If you work in copyright law, why ask random internet-commenters? The allegations and arguments are the legal filing [0], such as:

> [4] Defendants’ GenAI tools can generate output that recites Times content verbatim [...]

> [5] Defendants also [...] generate responses that contain verbatim excerpts and detailed summaries of Times articles that are significantly longer and more detailed than those returned by traditional search engines. By providing Times content without The Times’s permission or authorization, Defendants’ tools undermine and damage The Times’s relationship with its readers and deprive The Times of subscription, licensing, advertising, and affiliate revenue.
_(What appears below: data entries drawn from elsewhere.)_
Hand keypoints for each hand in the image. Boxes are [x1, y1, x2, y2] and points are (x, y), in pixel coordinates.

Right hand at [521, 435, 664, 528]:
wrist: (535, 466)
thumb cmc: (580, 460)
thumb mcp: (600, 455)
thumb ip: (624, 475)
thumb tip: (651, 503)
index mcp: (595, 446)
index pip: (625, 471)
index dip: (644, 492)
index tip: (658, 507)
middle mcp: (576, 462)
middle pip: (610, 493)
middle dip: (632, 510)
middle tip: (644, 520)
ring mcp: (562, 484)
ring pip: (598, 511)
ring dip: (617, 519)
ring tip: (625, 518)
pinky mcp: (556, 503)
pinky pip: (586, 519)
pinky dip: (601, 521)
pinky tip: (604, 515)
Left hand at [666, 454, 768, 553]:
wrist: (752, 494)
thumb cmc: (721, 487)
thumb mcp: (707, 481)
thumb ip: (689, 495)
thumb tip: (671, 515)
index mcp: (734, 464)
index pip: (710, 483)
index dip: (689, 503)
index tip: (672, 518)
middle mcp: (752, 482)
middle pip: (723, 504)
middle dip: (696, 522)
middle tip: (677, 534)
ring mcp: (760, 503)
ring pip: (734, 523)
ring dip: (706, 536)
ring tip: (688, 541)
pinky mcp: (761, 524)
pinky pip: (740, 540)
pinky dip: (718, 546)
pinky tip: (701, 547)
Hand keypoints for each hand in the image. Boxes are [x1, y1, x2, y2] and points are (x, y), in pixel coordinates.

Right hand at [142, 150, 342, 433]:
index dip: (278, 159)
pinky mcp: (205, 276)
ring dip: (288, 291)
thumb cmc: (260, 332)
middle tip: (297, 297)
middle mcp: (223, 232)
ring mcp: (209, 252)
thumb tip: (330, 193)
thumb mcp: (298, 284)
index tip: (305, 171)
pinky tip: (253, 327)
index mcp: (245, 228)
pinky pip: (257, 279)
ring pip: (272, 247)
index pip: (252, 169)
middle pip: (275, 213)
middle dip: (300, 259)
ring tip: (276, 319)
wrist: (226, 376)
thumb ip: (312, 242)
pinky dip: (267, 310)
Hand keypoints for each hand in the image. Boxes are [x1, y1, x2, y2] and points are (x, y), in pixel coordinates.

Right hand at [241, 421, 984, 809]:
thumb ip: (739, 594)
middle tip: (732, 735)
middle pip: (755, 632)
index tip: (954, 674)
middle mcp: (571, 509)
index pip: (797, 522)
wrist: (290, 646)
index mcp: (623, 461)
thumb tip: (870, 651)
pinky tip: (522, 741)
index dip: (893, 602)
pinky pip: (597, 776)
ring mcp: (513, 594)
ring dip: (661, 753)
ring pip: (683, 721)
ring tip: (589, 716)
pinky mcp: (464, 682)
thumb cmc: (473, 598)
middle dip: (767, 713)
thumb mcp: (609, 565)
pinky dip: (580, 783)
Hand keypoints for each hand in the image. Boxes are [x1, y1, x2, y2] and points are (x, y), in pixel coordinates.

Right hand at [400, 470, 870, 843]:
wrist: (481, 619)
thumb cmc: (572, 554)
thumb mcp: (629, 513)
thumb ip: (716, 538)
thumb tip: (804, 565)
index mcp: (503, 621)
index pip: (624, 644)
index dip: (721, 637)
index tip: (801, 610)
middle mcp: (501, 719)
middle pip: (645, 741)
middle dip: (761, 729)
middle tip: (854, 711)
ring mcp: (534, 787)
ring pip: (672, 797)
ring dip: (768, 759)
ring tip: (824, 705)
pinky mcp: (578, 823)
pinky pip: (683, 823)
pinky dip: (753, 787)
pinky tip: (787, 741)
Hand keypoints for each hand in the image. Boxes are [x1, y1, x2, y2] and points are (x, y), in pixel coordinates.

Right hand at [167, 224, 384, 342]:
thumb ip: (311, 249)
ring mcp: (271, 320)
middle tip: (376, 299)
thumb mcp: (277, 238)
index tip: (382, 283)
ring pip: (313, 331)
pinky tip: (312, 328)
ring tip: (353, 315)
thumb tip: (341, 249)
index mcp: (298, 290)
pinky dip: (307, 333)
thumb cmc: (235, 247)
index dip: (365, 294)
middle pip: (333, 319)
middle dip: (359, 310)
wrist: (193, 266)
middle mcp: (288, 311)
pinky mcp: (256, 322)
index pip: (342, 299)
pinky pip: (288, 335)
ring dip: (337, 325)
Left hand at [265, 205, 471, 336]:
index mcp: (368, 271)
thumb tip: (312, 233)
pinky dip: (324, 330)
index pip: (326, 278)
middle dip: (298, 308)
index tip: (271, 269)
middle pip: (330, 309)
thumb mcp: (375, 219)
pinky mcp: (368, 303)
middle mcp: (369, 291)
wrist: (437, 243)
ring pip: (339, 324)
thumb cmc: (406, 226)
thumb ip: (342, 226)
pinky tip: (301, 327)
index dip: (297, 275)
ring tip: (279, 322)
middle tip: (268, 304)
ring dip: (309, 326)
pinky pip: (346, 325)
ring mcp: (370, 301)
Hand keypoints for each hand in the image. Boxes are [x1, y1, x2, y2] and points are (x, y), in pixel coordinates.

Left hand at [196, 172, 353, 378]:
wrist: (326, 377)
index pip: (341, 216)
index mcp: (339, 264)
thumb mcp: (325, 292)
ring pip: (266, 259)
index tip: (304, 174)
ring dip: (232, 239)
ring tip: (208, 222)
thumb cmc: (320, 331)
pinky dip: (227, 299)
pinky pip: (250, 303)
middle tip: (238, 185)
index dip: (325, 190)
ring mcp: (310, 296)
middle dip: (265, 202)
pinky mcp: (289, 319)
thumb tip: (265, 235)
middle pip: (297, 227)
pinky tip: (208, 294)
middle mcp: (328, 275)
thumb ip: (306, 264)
> [6] [T]here is nothing “transformative” about using The Times’s content without payment to create products that substitute for The Times and steal audiences away from it. Because the outputs of Defendants’ GenAI models compete with and closely mimic the inputs used to train them, copying Times works for that purpose is not fair use.

[0] 1:23-cv-11195 - https://nytco-assets.nytimes.com/2023/12/NYT_Complaint_Dec20...

2 comments

[4] So it can do the job of Archive.IS?

[5] Excerpts and Summaries are fair use, or should be.

[6] Is there a market for a chatbot that simply repeats a single news source? Its not really the purpose of the product.

I’m asking because:

Imagine that Acme Music hires large sweatshops of workers, who are tasked with listening to trending (copyrighted) songs and then go through grueling practice to sing and play near-perfect performances of those songs, delivered to any customer who asks for one.

Is just plain wrong on how I would interpret the statement.

But I have given you the benefit of the doubt and checked to see if you meant they were literally just re-recording already existing pop songs.

If they were just pumping out artistically derivative drivel of trending styles, but not derivative in terms of copyright law, that’s perfectly legal.

I’ve been asking for clarity, not your opinion on the law.

And even when it comes to copyright law, a good lawyer with enough of their client’s money can make any sort of argument and find a ruling in their favor, but these legal discussions tend to be spoken of in absolutes by random internet commentators!